*Data provided*
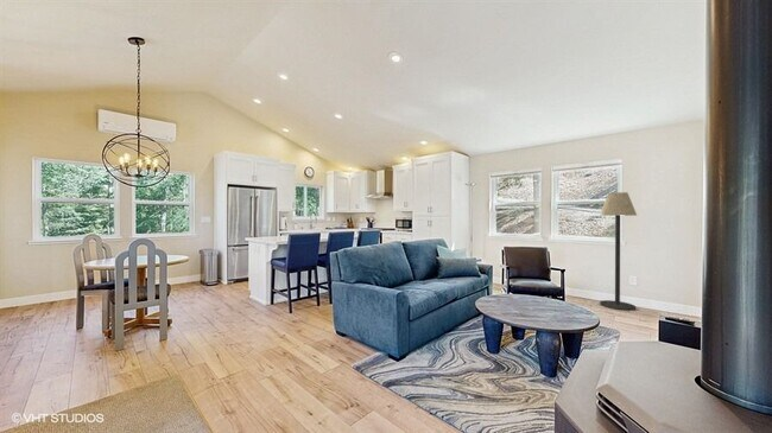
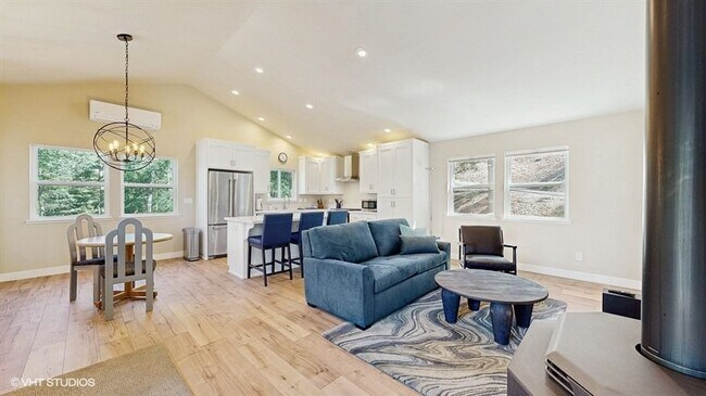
- floor lamp [599,191,638,312]
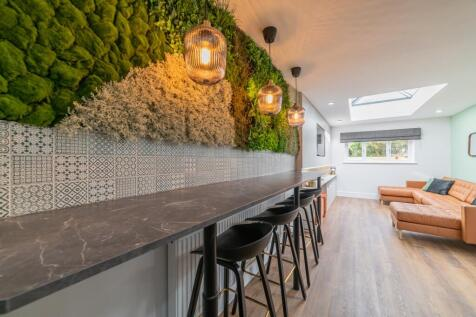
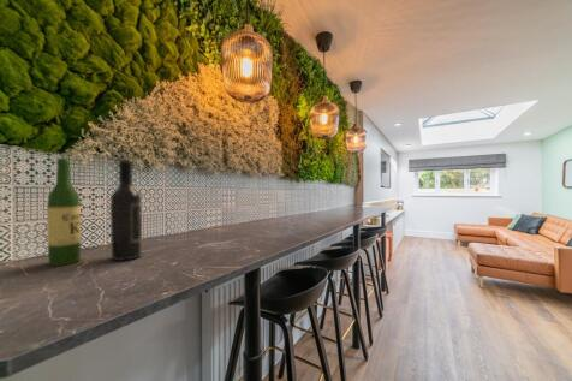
+ wine bottle [46,157,82,267]
+ wine bottle [109,160,143,262]
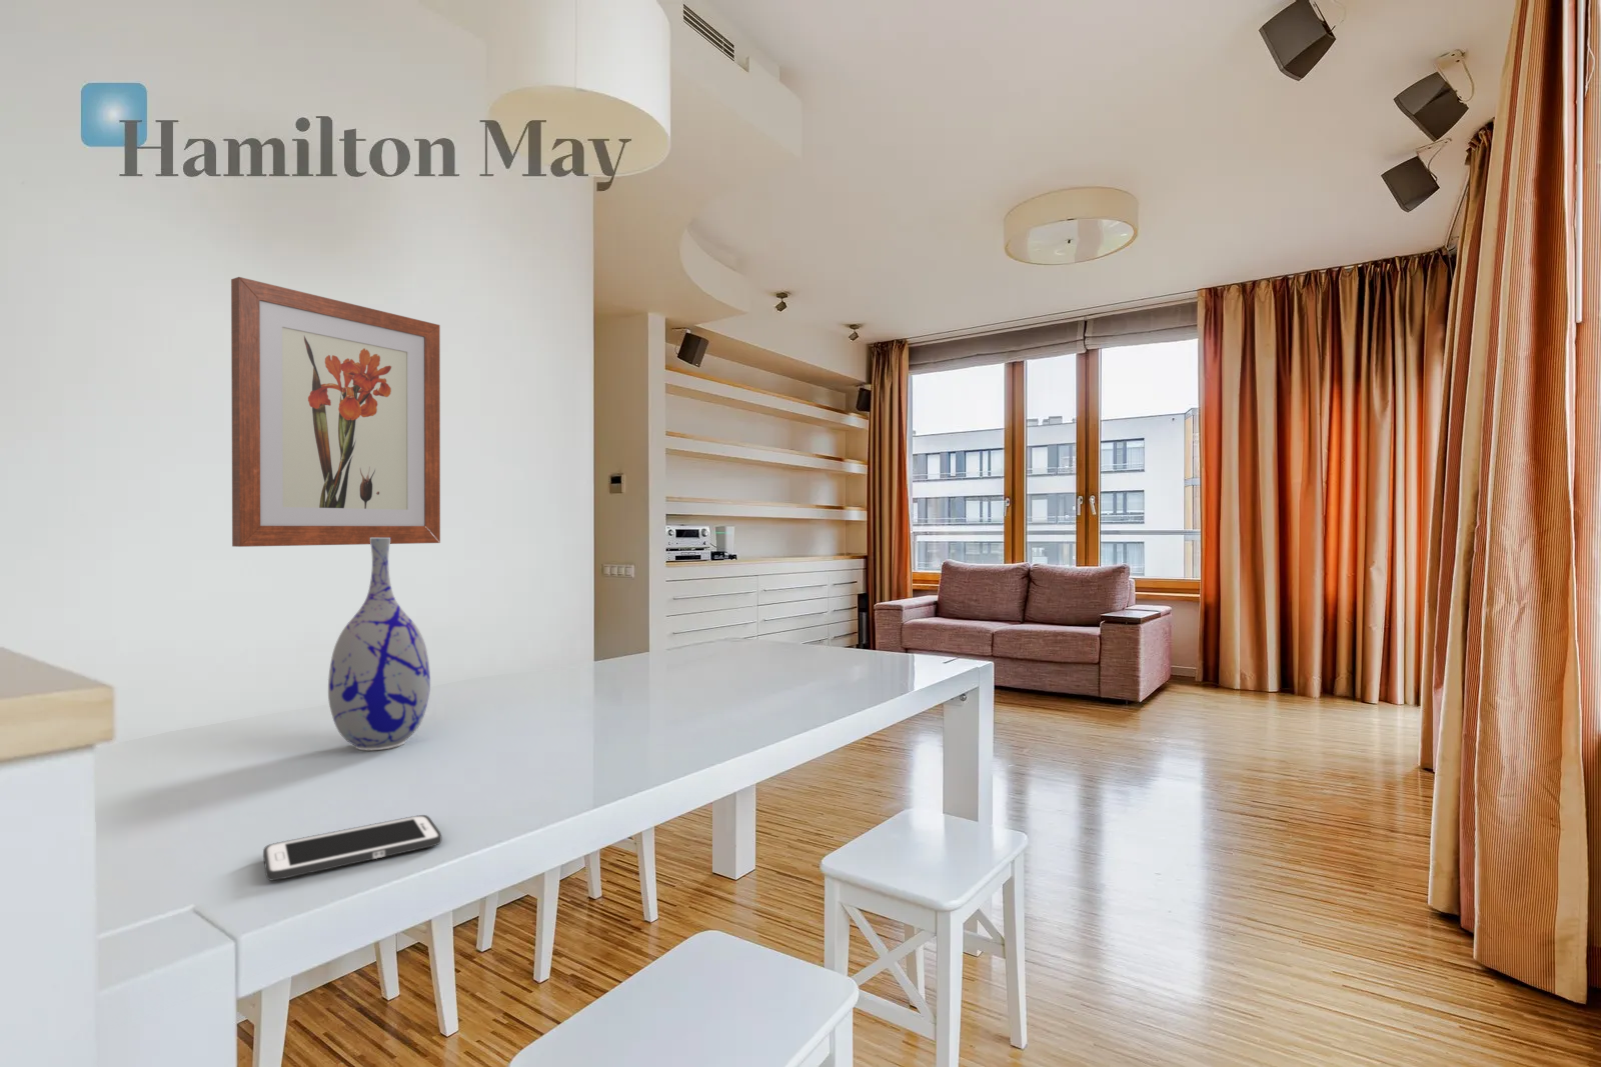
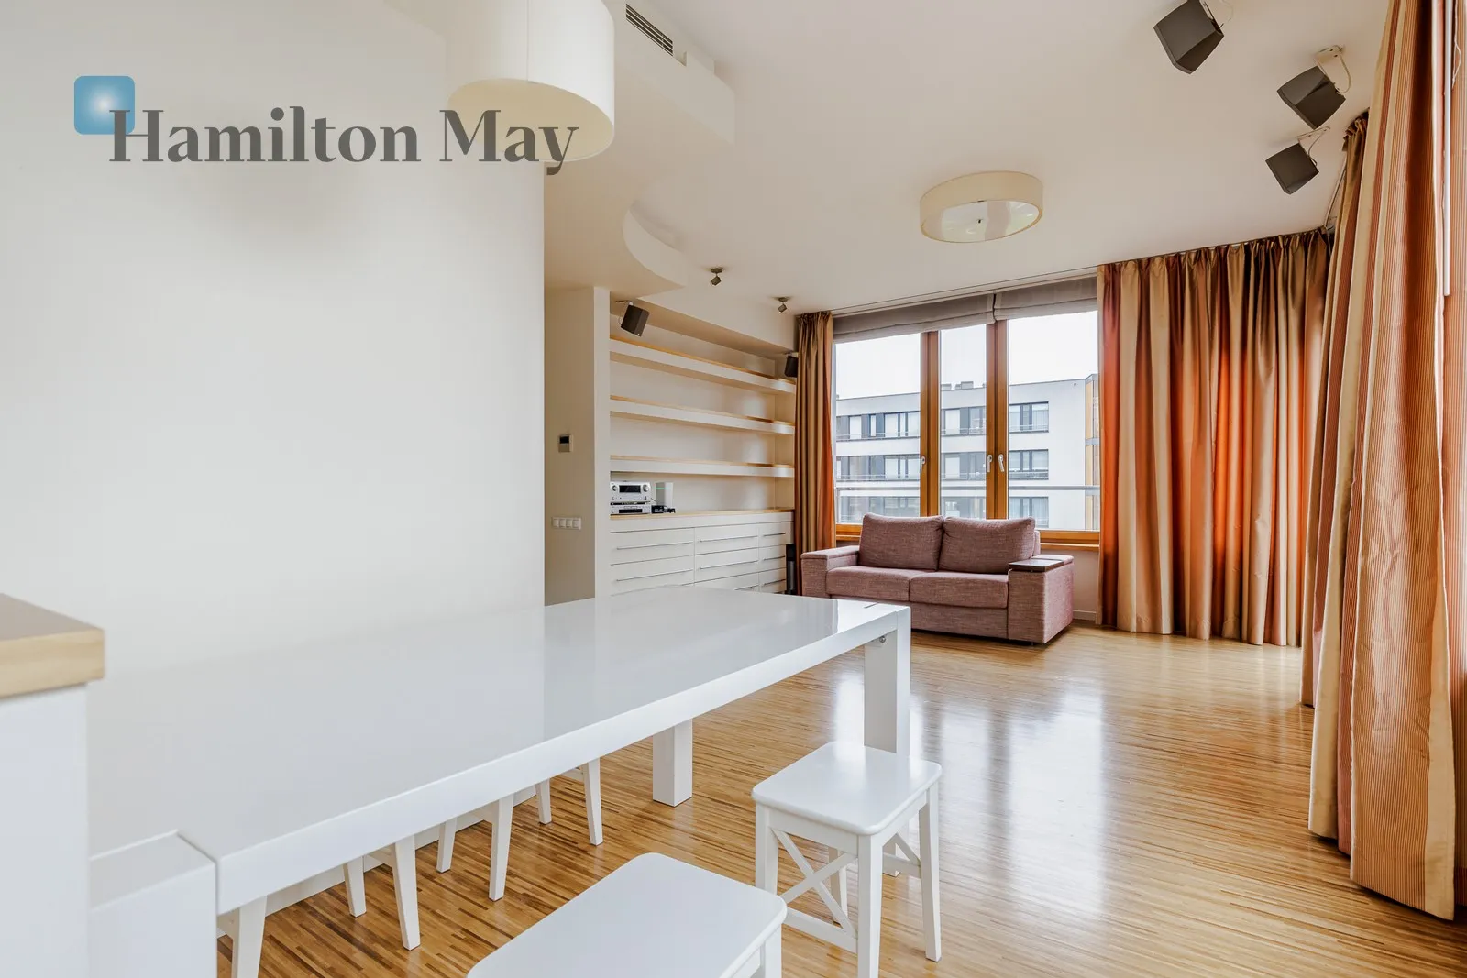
- cell phone [262,815,442,882]
- vase [328,538,431,751]
- wall art [230,276,441,548]
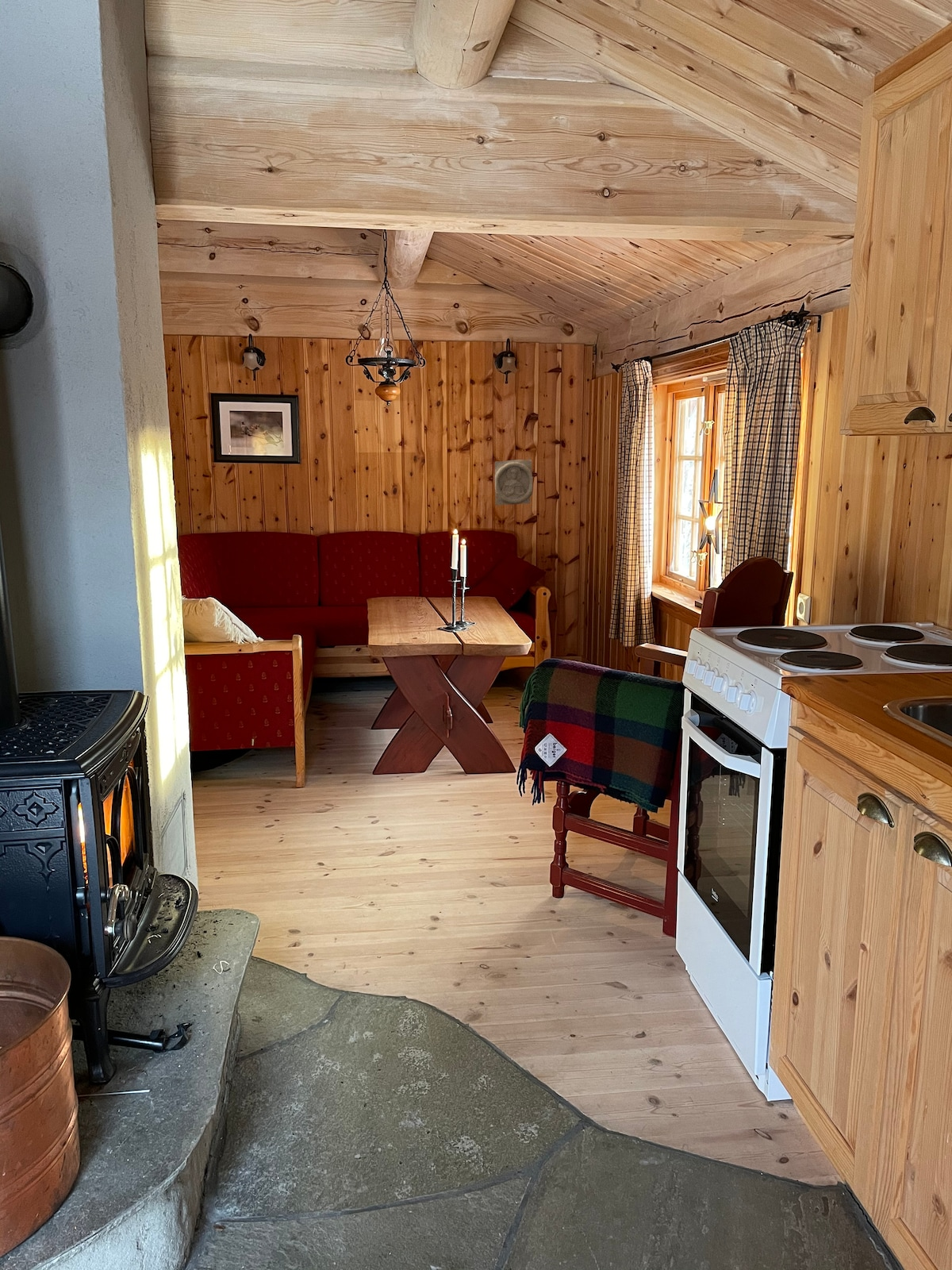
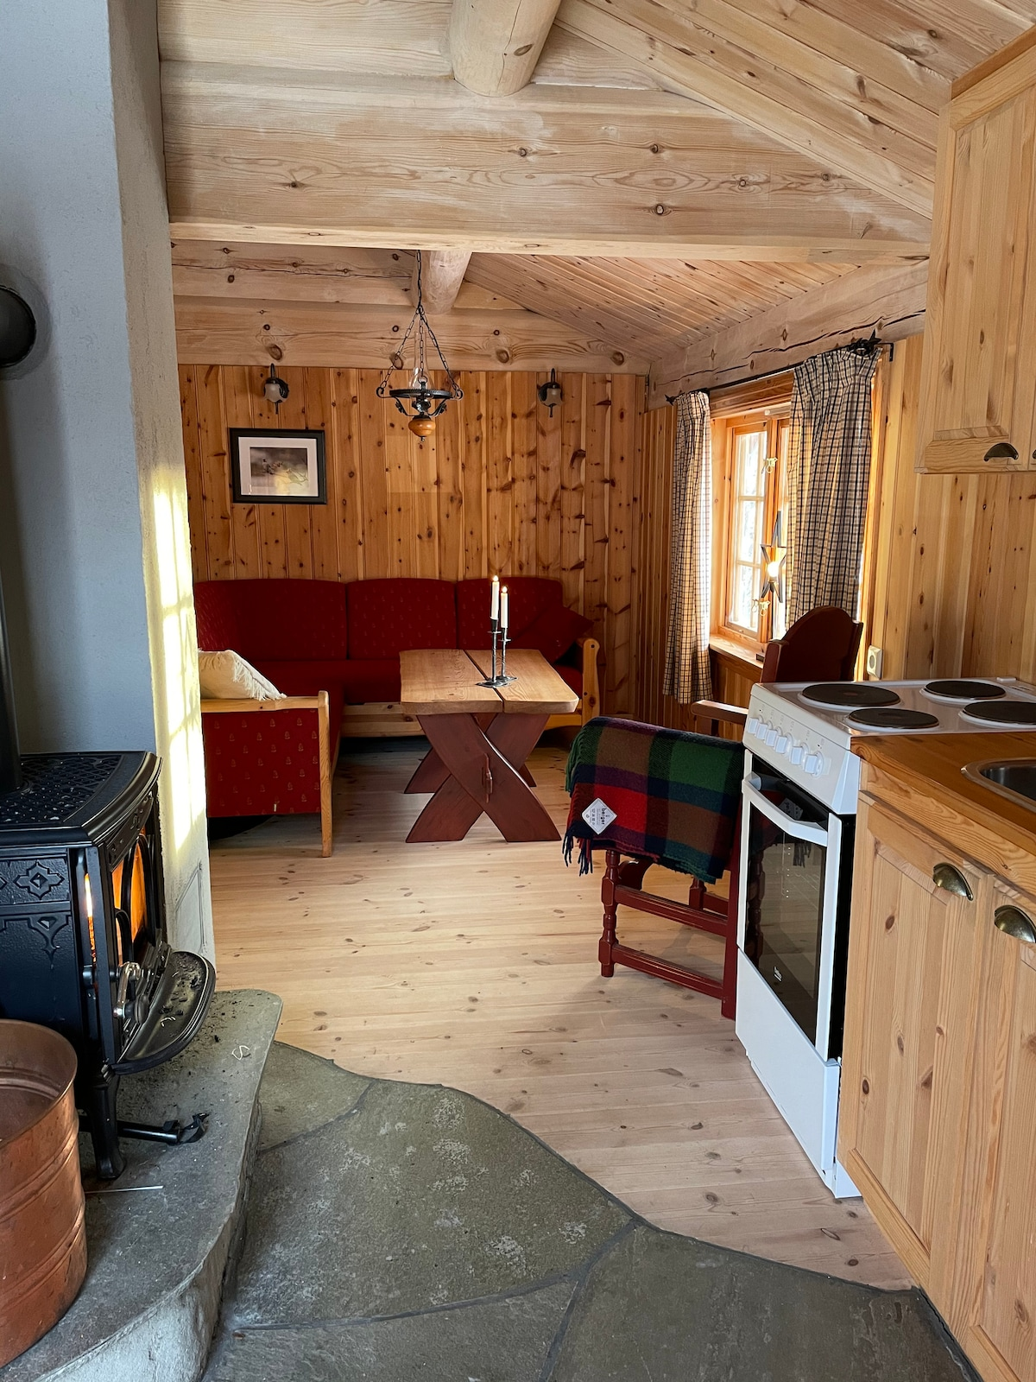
- stone relief [494,459,533,506]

*Assignment*
What you return should match the material word for word, apart from the pictures.

*Result*
- floor lamp [599,191,638,312]
+ wine bottle [46,157,82,267]
+ wine bottle [109,160,143,262]
- cell phone [262,815,442,882]
- vase [328,538,431,751]
- wall art [230,276,441,548]
- stone relief [494,459,533,506]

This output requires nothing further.